DRC, South Africa and African critical-mineral hubs
The DRC’s cobalt and South Africa’s nickel and rare earth potential illustrate Africa’s strategic role in the energy transition. These resources offer a pathway to industrial development, but they also raise questions about governance, environmental safeguards and local value creation. International initiatives increasingly link access to finance with stronger ESG standards and transparent revenue management.

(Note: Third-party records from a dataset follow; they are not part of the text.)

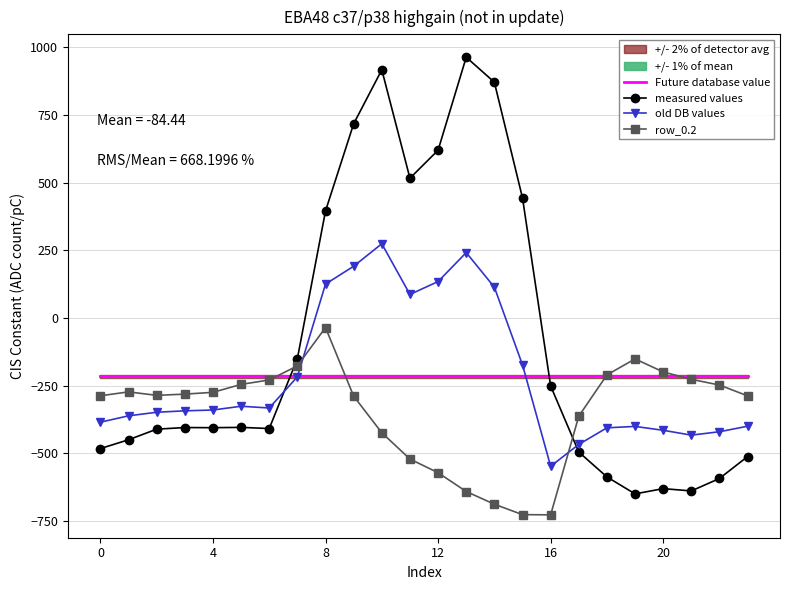

List the labels in order of row_0.0 value, smallest first.

19, 21, 20, 22, 18, 23, 17, 0, 1, 2, 6, 4, 3, 5, 16, 7, 8, 15, 11, 12, 9, 14, 10, 13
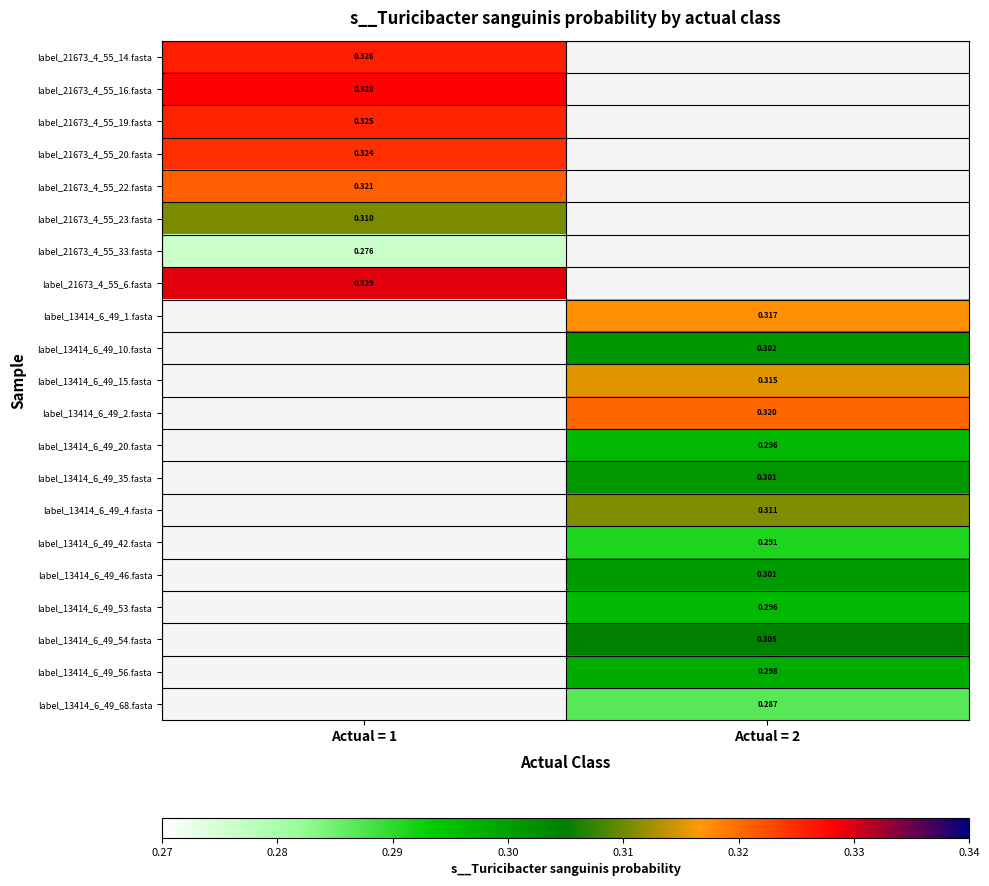

Count the number of data series in this chart.

21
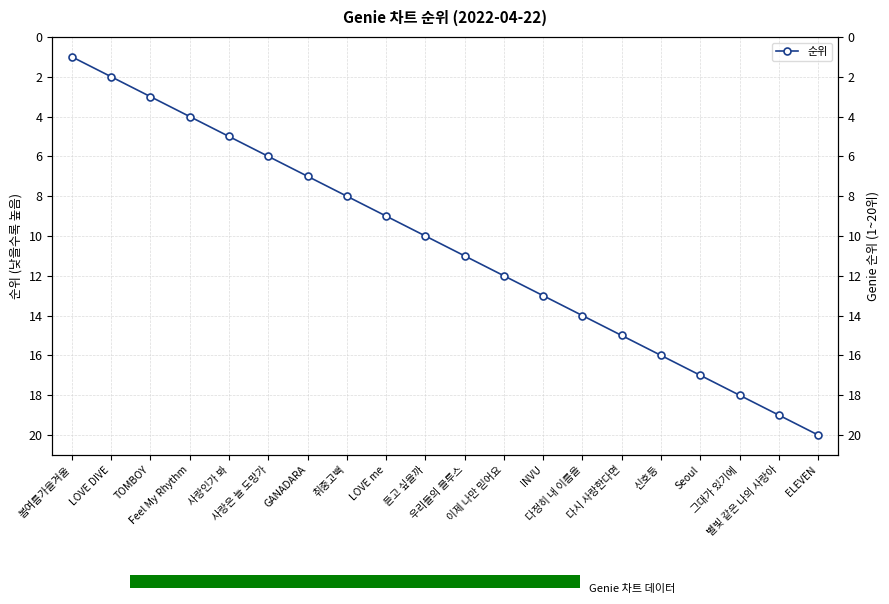

What is the approximate value at GANADARA, to the nearest 5?

5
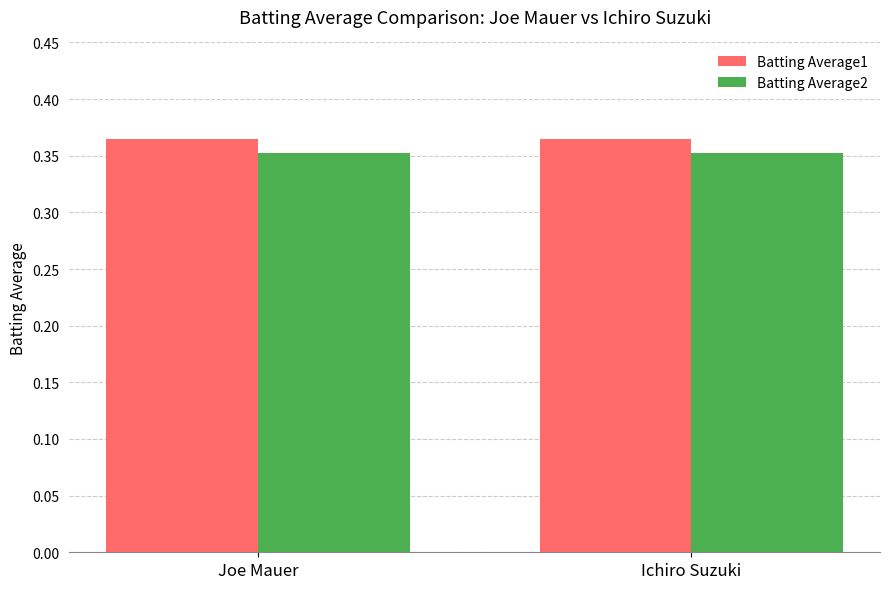

True or false: Batting Average2 has a value of 0.2 at Joe Mauer.

False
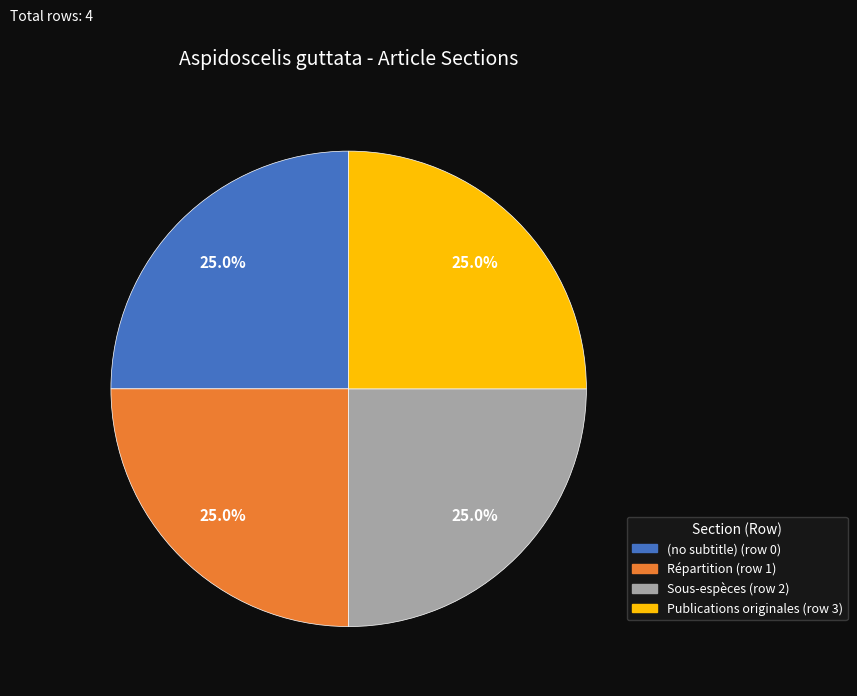

Is there a majority slice in this chart?

No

What the 2025 ranking shows – and what it misses
This ranking focuses on the mining stage and only on four critical minerals. It does not cover other important materials such as copper, graphite, manganese or platinum group metals, nor does it examine refining capacity, recycling or substitution technologies. A country absent from this top 10 list may still be pivotal for other parts of the critical minerals system.

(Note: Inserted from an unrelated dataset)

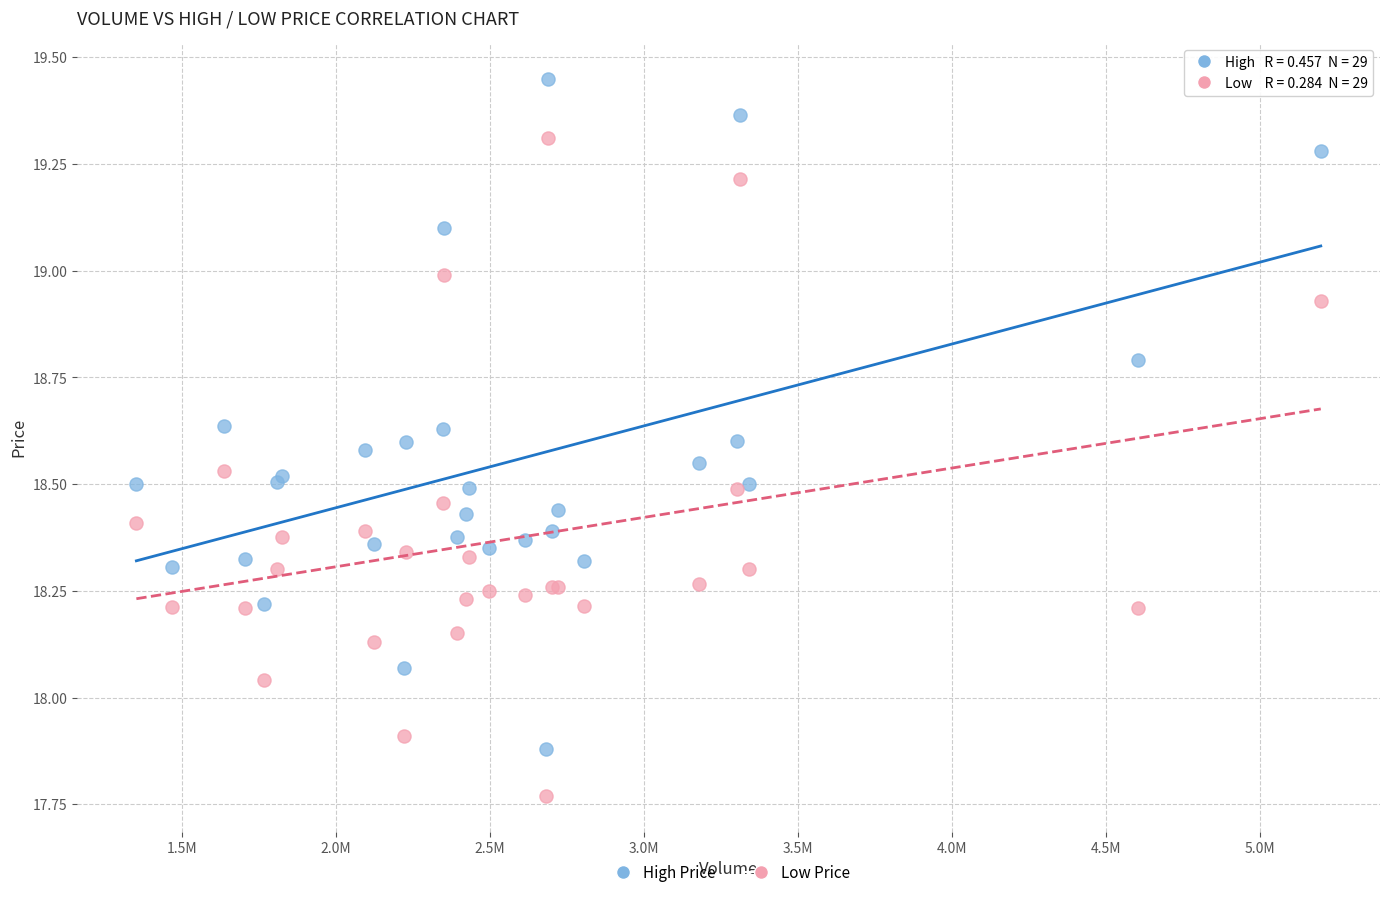

What are all the series names shown in the legend?

High Price, Low Price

The numbers are also moving targets. New lithium projects in Argentina and Canada, rare earth mines in Australia and the United States, and nickel-cobalt expansions in Indonesia and the Philippines are all reshaping supply. At the same time, community opposition, environmental concerns or price collapses can delay or cancel projects. Investors and policy makers therefore need to track not just current production but also project pipelines, permitting timelines and ESG performance.
Even with these caveats, the message is clear: a small group of countries currently underpins global supplies of lithium, nickel, cobalt and rare earths. Diversifying sources, improving recycling and investing in demand-reduction technologies will be crucial to managing the geopolitical and price risks that come with this concentration.
Primary data sources
- International Energy Agency (IEA), Global Critical Minerals Outlook 2024 and Global Critical Minerals Outlook 2025, providing global statistics on mining and processing of lithium, nickel, cobalt and rare earths, and highlighting the high market share of a small group of producing countries. See: https://www.iea.org/topics/critical-minerals.
- U.S. Geological Survey (USGS), Mineral Commodity Summaries 2025 for lithium, nickel, cobalt and rare earths, and Global maps of critical mineral production in 2023, used to identify leading mine producers and approximate their shares of global output. See: https://www.usgs.gov/centers/national-minerals-information-center.
- Our World in Data, Which countries have the critical minerals needed for the energy transition?, summarising USGS and IEA data on which countries dominate production and refining of key minerals for clean energy technologies.
- National geological surveys and industry reports from Australia, Canada, Chile, Indonesia, the Democratic Republic of Congo, South Africa, Brazil, Russia, China and the United States, providing additional context on project pipelines, reserves and policy frameworks.